How quickly will Bridge E adjust to the lost circuit? First it has to leave its port in blocking for Max Age seconds to make sure that the link is really gone – by default, 20 seconds. Next the port will transition through listening for Forward delay (15 seconds) and learning for Forward delay (15 seconds). This means that the link will be down for up to 50 seconds. This is long enough for TCP connections to be lost and users to receive error messages. There are proprietary ways of reducing this time to almost zero, but there is not a multi-vendor specification except to change the timers, which may not be desirable.
One criticism of Spanning Tree has to do with its use in networks that also use DHCP. When a user first plugs a PC into a port, or when a PC is turned on, the port has to transition through listening and learning before settling into forwarding. If the PC is using DHCP, then the DHCP process can time-out before this is finished. There are three possible solutions to this problem: Change the timers, turn off spanning tree, or use a proprietary solution.
Changing the spanning tree timer is problematic, in that there are interdependencies between the timer values and the size of the network. It can be done, and guaranteeing that all bridges use the same values is easy since the root dictates these values in its BPDUs. However, this is not the preferred method because it is possible to specify unworkable values and there is a limit to how quickly spanning tree can be asked to re-converge.
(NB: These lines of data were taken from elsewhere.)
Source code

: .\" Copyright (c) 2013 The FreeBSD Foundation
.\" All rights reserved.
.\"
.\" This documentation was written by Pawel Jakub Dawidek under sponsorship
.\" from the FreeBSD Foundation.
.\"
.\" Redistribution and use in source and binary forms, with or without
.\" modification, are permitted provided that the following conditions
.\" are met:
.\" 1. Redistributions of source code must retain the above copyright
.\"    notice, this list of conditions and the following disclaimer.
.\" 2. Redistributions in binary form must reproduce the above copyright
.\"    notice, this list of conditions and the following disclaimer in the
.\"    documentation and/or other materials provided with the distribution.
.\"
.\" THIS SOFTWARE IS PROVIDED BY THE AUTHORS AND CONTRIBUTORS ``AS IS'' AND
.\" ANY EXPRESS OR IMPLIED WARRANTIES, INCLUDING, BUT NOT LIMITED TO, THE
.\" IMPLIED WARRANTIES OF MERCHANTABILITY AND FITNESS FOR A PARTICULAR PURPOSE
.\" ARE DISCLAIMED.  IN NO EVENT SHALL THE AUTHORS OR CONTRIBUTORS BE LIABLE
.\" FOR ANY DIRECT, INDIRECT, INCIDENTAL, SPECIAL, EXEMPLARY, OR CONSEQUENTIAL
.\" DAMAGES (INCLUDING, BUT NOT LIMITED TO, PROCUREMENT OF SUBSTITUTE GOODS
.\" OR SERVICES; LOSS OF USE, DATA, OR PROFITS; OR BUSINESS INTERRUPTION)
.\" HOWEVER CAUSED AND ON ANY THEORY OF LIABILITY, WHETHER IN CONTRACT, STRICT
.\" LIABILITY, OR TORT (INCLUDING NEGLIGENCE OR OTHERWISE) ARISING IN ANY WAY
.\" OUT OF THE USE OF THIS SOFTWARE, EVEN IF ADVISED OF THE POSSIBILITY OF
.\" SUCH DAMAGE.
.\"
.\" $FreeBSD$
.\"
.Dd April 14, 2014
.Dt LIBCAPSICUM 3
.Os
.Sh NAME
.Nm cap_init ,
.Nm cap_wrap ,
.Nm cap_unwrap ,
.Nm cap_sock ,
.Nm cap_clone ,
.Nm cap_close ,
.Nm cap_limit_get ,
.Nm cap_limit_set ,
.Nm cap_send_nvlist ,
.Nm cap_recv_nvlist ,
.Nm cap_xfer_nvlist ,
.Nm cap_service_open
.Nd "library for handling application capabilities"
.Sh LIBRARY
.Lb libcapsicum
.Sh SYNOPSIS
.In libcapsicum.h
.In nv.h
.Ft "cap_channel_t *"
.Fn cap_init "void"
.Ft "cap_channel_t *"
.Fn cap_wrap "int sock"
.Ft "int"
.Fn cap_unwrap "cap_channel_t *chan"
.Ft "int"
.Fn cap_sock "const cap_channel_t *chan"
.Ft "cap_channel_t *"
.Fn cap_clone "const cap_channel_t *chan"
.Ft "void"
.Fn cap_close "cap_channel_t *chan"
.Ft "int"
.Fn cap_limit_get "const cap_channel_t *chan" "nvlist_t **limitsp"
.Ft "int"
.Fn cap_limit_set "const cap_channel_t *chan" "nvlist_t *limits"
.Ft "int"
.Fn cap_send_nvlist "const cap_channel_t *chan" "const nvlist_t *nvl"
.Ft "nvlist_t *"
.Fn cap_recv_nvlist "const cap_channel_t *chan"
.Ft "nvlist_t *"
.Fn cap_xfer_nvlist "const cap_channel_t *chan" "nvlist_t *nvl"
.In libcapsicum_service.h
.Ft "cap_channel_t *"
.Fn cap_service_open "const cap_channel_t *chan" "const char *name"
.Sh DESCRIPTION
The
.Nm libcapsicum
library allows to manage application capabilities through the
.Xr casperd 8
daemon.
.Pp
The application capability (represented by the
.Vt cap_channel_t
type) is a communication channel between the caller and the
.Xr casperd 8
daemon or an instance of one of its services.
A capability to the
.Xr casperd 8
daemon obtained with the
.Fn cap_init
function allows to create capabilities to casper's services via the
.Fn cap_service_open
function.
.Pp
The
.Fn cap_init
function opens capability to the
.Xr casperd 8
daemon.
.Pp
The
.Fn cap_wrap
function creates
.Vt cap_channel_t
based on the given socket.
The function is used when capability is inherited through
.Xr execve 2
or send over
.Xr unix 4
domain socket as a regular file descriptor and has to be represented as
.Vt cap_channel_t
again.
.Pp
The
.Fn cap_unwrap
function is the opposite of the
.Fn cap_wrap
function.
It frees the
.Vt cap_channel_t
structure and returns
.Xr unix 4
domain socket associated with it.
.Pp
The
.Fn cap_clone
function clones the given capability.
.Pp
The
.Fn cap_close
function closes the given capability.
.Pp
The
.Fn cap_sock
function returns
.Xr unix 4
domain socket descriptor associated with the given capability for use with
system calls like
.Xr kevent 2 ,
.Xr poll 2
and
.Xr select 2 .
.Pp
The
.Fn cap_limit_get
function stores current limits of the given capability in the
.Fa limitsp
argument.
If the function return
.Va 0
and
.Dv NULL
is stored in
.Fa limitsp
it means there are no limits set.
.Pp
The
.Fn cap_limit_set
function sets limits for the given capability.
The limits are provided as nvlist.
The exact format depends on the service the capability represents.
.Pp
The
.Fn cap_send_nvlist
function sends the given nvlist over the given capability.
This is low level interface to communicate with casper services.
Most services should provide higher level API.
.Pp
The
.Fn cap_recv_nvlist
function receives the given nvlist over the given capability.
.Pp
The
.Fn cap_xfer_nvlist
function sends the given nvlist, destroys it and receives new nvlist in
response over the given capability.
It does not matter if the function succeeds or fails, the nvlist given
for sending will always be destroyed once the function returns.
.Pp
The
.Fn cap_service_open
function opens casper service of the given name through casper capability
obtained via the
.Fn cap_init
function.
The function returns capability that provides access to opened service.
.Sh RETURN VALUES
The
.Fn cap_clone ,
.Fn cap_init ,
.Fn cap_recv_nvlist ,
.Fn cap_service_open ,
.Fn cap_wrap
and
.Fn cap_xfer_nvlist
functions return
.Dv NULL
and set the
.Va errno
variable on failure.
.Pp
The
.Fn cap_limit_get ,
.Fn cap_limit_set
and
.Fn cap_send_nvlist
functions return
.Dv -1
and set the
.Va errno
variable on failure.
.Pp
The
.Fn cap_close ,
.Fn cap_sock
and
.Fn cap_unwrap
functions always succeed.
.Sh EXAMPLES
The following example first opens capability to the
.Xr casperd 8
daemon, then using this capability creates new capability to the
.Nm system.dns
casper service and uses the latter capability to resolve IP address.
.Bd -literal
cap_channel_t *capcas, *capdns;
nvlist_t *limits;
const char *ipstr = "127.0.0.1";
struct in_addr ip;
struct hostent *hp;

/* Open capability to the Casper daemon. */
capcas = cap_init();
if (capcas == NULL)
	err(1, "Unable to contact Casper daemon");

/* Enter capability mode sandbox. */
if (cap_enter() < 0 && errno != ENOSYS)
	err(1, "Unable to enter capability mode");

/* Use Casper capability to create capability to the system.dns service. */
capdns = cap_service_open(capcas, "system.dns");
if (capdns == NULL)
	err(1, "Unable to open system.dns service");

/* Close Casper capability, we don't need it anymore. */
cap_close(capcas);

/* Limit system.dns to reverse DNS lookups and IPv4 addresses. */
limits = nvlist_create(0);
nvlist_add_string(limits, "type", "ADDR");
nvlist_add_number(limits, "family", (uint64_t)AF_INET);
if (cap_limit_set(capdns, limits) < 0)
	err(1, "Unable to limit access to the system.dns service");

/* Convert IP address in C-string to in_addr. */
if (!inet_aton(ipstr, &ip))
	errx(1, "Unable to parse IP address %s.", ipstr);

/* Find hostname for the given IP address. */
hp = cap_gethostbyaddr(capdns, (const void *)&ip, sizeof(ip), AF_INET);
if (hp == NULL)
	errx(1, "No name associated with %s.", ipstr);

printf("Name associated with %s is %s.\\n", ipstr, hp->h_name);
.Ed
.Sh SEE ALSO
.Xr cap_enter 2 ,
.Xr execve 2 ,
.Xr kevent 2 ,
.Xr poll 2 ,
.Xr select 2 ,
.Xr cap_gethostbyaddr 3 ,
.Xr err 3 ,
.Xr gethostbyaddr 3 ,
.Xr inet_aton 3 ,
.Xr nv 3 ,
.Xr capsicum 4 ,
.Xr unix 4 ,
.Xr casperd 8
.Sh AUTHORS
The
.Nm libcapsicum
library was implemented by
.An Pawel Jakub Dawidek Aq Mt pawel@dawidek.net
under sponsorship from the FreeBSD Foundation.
Turning off spanning tree is a popular solution, but is akin to playing Russian roulette. The idea is, “Hey, this port will never be used for anything other than a PC, why run spanning tree and take the startup hit? We’ll just turn off STP!” Interesting thought, but what happens when an eager Level 1 tech tries to troubleshot a problem by plugging in all the loose cables in the wiring closet? One wrong plug and oops! No network.
That leaves proprietary solutions. The problem with these solutions is that you must thoroughly understand how they work if you have a vendor environment. You many need to commit to a single vendor for all switches. If there are no issues with a single vendor environment then this is the safest and easiest choice.